— Exercice 1 —
Dites si chacune des affirmations suivantes concorde avec l'entretien sur l'égalité du genre en Côte d'Ivoire, en répondant par oui ou par non et en citant les mots décisifs du texte : (a) la sénatrice se dit satisfaite des avancées obtenues ; (b) elle affirme que les femmes sont encore peu représentées au gouvernement ; (c) elle indique que le chef de l'État place l'amélioration des conditions des femmes au cœur de son programme.
— Exercice 2 —
D'après l'entretien sur l'égalité du genre en Côte d'Ivoire, pourquoi reste-t-il encore beaucoup d'efforts à fournir ?
— Exercice 3 —
Prolongez l'entretien sur l'égalité du genre en Côte d'Ivoire à partir de sa dernière phrase.
---- Texte
Trois questions à Chantal Moussokoura Fanny, sénatrice, Ancremaire de la commune de Kaniasso

À votre avis, la lutte pour l’égalité du genre en Côte d’Ivoire a-t-elle connu des avancées ?

Nous n’avons pas encore une amélioration substantielle extraordinaire. On peut considérer qu’il y a quelques avancées, mais nous estimons que nous ne sommes pas encore satisfaites. Aujourd’hui, le chef de l’État essaie de mettre au cœur de son programme de gouvernement l’amélioration des conditions des femmes, l’égalité des droits et son application. Ce que nous saluons fortement. Mais il reste encore beaucoup d’efforts à fournir, parce que les femmes sont encore très peu représentées au gouvernement et dans de nombreuses structures du pays.

Il y a eu des lois et notamment de nombreuses actions en faveur de la femme. Qu’est-ce qui bloque ?
--------
---- Lignes fournies
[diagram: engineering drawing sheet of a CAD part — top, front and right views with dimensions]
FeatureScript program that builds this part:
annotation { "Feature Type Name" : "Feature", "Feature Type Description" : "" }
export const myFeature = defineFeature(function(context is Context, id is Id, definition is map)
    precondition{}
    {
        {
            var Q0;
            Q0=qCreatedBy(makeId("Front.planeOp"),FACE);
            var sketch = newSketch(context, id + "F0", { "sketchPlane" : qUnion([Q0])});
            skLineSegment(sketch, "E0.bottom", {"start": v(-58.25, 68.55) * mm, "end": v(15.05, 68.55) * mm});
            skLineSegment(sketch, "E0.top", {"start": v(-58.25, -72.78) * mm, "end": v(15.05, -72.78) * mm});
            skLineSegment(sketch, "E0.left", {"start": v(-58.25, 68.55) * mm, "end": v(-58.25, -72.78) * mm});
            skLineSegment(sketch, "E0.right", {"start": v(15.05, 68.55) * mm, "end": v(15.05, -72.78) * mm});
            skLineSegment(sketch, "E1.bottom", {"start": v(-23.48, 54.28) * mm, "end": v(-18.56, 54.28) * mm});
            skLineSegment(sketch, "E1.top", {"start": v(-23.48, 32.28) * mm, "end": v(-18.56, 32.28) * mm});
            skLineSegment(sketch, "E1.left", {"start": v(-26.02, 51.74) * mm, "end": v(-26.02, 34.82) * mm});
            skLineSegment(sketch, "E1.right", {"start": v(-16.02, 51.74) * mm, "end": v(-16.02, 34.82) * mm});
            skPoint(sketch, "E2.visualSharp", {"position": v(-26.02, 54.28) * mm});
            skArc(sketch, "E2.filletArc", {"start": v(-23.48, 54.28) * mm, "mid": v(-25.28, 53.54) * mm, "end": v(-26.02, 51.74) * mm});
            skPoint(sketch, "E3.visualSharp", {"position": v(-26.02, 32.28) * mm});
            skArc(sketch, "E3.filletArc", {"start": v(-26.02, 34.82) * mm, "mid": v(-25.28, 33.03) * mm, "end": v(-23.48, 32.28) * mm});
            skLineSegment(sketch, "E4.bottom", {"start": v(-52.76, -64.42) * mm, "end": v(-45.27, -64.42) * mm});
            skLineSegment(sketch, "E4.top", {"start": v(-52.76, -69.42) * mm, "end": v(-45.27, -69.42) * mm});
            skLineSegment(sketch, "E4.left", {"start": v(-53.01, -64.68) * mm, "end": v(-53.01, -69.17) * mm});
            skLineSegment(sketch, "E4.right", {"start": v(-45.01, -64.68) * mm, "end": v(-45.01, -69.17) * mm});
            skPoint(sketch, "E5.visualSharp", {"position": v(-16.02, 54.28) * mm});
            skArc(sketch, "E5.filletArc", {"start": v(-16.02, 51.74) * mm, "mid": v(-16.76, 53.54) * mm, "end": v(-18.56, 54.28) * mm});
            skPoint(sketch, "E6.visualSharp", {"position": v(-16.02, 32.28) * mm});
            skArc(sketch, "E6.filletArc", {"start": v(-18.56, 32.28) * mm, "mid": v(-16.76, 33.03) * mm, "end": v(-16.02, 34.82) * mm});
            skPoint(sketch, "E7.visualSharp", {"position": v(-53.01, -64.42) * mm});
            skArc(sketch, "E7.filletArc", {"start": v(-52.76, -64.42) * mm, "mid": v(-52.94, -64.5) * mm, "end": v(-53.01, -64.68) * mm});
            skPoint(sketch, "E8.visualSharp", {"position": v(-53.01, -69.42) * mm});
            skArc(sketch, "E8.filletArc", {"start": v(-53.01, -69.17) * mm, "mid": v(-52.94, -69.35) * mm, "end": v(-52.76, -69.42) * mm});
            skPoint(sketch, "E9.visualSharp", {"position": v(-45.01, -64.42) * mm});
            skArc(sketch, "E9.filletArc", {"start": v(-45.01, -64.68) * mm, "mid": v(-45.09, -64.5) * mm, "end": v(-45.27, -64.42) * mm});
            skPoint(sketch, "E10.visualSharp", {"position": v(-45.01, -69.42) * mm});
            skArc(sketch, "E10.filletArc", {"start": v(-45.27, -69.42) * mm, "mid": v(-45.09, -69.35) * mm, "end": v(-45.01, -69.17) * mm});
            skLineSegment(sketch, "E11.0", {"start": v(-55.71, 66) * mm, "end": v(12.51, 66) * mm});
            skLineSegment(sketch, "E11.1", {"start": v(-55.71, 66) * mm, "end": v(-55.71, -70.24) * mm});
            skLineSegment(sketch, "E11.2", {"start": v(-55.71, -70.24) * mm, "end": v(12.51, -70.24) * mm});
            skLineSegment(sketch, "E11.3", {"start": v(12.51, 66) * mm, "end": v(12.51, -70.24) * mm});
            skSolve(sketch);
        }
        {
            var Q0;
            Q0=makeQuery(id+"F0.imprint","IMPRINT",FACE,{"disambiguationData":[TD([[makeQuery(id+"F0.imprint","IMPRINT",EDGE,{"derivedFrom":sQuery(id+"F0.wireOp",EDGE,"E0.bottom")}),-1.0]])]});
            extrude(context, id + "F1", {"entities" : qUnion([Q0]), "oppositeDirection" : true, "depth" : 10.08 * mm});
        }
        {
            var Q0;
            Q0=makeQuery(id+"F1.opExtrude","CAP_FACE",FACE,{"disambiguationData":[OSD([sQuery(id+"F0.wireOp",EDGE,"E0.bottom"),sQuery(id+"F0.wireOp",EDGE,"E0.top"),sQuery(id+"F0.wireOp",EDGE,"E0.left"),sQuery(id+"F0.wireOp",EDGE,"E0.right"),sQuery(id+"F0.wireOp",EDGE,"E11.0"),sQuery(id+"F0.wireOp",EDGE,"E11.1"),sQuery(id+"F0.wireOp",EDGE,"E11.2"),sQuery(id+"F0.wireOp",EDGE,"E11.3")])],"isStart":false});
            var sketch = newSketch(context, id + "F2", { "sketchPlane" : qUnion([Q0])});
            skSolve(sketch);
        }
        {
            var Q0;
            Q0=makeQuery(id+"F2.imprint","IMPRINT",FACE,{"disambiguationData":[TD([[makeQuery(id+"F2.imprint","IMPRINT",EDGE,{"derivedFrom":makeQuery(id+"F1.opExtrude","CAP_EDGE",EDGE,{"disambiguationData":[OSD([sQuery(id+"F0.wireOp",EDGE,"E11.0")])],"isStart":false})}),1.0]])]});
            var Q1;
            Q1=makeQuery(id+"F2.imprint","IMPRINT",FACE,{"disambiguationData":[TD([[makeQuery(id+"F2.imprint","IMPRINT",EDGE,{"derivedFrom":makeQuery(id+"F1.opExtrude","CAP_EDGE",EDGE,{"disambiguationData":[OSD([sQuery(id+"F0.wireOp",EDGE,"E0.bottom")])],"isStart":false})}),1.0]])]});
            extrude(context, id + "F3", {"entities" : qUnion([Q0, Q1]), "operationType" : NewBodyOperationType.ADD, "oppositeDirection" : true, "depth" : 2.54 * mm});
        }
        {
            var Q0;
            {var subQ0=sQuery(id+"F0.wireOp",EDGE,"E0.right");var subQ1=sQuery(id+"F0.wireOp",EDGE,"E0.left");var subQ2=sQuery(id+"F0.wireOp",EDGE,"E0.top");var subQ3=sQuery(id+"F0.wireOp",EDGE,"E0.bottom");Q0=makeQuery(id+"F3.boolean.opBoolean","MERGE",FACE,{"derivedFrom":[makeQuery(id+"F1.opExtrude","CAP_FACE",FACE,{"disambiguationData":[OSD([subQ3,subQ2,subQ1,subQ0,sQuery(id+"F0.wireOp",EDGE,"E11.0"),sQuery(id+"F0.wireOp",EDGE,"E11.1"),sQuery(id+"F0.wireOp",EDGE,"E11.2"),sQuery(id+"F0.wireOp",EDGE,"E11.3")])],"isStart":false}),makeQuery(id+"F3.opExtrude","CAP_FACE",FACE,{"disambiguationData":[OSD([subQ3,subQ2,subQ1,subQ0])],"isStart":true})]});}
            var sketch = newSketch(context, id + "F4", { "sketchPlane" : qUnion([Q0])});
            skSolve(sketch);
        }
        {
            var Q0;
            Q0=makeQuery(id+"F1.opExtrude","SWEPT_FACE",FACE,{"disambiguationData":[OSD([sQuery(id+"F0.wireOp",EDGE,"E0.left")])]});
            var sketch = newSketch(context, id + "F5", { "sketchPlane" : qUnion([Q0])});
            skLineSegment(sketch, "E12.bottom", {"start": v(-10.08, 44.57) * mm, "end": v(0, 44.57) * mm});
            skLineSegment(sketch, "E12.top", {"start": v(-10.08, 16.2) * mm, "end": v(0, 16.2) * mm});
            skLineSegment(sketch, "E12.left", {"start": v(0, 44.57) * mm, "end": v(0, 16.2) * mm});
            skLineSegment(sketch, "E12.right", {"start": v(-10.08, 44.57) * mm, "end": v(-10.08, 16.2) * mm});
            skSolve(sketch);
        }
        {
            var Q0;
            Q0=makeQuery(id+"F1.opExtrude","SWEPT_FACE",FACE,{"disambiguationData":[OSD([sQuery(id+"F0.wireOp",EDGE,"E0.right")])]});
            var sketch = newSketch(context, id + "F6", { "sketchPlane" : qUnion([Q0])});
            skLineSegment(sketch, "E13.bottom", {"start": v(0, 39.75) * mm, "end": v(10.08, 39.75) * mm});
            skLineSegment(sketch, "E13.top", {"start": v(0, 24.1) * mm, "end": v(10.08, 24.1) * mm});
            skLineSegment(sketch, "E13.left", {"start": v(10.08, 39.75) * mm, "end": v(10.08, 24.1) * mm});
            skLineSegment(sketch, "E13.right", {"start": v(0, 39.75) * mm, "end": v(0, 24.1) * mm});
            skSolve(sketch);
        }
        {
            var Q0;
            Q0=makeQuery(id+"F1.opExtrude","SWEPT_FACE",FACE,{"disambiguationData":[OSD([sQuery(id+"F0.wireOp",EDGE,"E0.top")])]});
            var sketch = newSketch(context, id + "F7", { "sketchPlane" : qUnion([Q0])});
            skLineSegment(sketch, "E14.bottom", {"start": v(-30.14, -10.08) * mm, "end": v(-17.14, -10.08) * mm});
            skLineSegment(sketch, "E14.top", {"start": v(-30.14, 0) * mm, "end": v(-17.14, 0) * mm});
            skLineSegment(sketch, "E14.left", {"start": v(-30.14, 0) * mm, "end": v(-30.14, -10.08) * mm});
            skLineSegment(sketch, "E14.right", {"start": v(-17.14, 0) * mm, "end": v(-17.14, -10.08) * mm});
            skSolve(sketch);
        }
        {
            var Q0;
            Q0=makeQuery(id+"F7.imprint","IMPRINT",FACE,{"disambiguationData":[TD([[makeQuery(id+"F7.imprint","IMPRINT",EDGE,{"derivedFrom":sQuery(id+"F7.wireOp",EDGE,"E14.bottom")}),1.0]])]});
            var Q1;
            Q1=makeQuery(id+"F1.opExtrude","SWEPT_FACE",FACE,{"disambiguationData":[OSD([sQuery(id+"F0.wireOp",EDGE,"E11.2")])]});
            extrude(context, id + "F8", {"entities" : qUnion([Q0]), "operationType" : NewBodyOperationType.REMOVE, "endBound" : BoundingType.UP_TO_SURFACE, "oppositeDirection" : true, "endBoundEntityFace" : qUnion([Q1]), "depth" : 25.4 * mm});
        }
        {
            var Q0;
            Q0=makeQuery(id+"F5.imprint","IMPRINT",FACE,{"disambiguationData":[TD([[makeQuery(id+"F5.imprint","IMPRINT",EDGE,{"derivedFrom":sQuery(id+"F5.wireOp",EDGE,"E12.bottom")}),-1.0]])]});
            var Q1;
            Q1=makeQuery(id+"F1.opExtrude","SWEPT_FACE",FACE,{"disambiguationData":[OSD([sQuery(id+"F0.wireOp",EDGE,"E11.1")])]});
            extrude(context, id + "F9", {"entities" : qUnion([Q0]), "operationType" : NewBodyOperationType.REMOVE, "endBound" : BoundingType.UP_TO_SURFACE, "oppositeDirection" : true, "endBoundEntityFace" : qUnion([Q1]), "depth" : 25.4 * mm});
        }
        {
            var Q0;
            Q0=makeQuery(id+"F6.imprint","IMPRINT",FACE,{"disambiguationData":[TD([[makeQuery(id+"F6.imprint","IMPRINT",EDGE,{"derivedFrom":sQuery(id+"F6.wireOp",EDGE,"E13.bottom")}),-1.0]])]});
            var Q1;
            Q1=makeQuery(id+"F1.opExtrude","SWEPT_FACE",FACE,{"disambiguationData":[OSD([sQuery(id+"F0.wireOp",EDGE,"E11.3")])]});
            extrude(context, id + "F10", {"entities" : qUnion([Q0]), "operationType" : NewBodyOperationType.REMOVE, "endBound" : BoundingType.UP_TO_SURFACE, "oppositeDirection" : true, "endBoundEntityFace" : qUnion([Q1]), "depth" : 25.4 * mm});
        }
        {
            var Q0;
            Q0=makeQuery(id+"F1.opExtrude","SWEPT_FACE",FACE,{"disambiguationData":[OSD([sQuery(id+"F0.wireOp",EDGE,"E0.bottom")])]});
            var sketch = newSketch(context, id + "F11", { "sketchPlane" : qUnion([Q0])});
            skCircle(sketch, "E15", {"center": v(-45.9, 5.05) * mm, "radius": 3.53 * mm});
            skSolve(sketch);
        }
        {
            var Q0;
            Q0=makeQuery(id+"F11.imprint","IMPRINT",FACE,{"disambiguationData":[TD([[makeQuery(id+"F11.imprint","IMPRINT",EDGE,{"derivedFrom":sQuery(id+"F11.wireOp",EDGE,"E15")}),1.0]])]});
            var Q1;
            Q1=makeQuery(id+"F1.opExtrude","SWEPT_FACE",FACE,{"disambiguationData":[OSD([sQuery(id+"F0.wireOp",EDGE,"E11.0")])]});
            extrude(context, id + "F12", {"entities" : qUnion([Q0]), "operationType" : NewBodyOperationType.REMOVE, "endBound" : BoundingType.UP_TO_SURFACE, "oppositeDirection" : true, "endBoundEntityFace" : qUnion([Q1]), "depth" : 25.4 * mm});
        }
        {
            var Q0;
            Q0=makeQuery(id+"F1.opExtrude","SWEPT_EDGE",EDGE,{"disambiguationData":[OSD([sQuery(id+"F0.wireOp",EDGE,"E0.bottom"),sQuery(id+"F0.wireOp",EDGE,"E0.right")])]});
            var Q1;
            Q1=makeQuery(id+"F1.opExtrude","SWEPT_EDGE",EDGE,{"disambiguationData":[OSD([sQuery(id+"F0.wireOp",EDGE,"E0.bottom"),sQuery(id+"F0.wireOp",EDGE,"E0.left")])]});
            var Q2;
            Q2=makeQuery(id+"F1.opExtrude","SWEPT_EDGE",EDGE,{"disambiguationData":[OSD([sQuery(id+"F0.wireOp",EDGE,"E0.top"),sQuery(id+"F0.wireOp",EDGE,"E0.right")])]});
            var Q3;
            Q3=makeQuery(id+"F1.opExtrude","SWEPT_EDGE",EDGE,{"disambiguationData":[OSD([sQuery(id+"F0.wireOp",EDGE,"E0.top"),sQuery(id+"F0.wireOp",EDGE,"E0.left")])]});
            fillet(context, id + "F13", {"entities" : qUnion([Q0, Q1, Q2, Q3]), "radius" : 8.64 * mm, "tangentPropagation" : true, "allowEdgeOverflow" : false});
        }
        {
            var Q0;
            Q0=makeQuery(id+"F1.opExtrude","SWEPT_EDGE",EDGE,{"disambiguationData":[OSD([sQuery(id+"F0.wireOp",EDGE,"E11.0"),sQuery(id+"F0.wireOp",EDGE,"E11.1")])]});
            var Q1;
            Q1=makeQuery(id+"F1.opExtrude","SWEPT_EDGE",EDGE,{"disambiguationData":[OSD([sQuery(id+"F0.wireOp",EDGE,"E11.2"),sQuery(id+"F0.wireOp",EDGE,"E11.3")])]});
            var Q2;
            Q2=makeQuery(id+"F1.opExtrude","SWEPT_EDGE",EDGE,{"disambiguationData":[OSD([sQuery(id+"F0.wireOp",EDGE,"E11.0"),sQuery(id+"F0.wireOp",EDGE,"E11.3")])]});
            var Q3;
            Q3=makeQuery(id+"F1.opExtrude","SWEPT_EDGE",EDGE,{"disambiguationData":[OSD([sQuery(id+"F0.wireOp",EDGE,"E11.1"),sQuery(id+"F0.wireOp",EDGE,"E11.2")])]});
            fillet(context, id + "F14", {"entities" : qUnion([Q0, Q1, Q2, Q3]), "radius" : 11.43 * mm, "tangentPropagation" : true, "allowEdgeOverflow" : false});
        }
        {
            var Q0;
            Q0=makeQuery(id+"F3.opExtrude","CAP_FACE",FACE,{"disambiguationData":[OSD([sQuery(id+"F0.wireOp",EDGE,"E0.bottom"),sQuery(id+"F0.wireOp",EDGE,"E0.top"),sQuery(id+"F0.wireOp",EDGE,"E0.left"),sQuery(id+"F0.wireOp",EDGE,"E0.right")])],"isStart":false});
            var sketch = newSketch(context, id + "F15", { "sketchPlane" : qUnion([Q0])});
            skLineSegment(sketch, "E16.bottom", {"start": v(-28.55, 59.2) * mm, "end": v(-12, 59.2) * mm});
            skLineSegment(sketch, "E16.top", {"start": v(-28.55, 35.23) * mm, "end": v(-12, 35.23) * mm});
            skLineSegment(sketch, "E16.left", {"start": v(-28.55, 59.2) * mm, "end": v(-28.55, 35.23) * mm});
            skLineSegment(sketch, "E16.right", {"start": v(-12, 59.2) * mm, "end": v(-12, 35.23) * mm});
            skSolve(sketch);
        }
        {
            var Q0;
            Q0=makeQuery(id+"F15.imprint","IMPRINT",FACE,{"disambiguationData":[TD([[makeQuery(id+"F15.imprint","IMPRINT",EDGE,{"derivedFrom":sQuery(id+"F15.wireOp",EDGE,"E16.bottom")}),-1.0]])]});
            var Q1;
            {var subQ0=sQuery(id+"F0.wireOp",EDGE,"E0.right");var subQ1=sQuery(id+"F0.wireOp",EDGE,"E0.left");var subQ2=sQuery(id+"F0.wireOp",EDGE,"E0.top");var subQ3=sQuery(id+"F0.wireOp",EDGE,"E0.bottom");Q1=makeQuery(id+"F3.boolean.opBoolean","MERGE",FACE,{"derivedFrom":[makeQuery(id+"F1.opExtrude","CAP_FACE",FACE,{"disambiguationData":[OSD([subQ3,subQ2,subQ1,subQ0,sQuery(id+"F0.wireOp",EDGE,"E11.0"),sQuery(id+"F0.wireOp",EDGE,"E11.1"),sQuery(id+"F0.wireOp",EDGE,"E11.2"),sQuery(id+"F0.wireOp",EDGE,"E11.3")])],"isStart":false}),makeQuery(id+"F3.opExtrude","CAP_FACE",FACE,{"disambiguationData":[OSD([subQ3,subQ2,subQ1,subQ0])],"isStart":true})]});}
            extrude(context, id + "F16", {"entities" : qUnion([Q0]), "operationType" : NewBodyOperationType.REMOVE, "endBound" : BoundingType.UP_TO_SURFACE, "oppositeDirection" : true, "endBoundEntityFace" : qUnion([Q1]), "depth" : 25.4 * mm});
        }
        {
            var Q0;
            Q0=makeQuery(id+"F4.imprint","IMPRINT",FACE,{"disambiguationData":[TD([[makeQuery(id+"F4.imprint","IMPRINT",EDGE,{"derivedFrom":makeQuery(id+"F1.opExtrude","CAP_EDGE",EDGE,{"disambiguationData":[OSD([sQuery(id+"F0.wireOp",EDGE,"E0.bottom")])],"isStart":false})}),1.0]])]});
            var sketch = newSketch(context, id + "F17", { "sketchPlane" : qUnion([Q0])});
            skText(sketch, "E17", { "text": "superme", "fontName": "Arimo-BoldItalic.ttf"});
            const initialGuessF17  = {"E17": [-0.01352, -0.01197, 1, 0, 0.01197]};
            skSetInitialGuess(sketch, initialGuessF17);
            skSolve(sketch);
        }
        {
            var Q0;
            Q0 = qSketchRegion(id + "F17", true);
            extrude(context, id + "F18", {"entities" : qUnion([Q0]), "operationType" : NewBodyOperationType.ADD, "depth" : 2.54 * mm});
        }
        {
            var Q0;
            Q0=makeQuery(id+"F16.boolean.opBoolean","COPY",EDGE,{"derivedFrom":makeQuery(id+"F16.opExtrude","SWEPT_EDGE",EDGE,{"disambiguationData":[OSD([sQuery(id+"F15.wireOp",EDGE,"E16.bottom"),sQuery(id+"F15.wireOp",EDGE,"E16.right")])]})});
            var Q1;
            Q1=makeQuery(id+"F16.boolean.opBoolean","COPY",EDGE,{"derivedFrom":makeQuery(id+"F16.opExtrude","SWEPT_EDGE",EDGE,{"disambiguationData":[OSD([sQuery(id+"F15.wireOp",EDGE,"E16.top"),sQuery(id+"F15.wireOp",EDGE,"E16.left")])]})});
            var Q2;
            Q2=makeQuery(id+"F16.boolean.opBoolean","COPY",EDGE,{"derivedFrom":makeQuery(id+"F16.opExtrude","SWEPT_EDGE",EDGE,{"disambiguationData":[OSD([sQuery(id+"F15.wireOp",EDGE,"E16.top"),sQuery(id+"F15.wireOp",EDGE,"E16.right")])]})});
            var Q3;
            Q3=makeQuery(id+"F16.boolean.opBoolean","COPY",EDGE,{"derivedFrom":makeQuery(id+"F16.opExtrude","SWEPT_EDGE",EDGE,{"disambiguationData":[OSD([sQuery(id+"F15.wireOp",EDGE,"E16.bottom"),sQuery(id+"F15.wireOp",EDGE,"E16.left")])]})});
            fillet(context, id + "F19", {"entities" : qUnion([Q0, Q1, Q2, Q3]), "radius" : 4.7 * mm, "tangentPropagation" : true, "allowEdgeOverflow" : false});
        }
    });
--------
— Réponse finale 1 —
(a) Non : « nous estimons que nous ne sommes pas encore satisfaites ».
(b) Oui : « les femmes sont encore très peu représentées au gouvernement ».
(c) Oui : « le chef de l’État essaie de mettre au cœur de son programme de gouvernement l’amélioration des conditions des femmes ».

— Réponse finale 2 —
Parce que les femmes sont encore très peu représentées au gouvernement et dans de nombreuses structures du pays.

— Réponse finale 3 —
L’application est un peu plus compliquée sur le terrain, notamment au niveau des mesures qui sont prises. Il faut pour cela une réelle volonté politique. Les femmes ont déjà démontré qu’elles peuvent être très utiles au pays. Nous pensons donc qu’il faut juste leur faire confiance.

Croyez-vous que les choses vont s’améliorer ?

Nous comptons sur le Président de la République pour atteindre nos ambitions. Qu’il nous donne les moyens d’accompagner notre pays dans son développement. Avec beaucoup de femmes aux leviers, il y aura moins de problèmes en Côte d’Ivoire.